I suppose it depends on how you manage risk. The way I understand hedge is that you have an asset or instrument that will move in the opposite direction of what you are hedging. One goes up the other goes down. Kind of guarantees that the portfolio goes nowhere.
I manage risk by getting out of the market when it's not doing what I expect it to do. No insurance.
Making profits on losing trades is beyond my comprehension. Offsetting a loss by putting on a different trade would take me out of my comfort level. I just accept the loss, try and keep it as small as possible and move on.
Took me a year in 1990s to backtest and trade then automate eventually, then starting in 2010 few years to get it "down", thousands of hours, bought historical amount of option data on stocks and futures. I had developed turning patterns so learned how to hedge so lose less on pullbacks.
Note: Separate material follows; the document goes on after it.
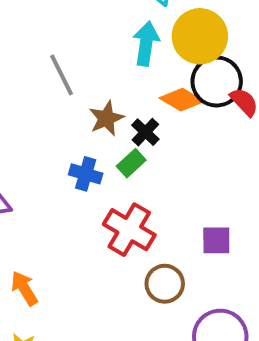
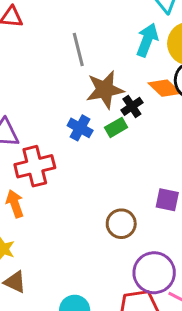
brown star: (106, 118) -> (105, 90), size x1.4
red cross: (129, 230) -> (35, 166), moved, turned 33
Also learned how to profit options using directionally.
Where most traders think I keep hedge on all the time is incorrect, beginnings of new trade has most risk, when instrument goes a percentage, I lift hedge, if underlying hits stop loss I keep hedge open till recovers loss plus more if chart reads continuation.
There are times I lose, when one side is lifted and goes other way but even there I lose less then whatever full lose would have been if I not hedged at all.
Man, I have been doing this a long time....amazing what you can do if you keep at it.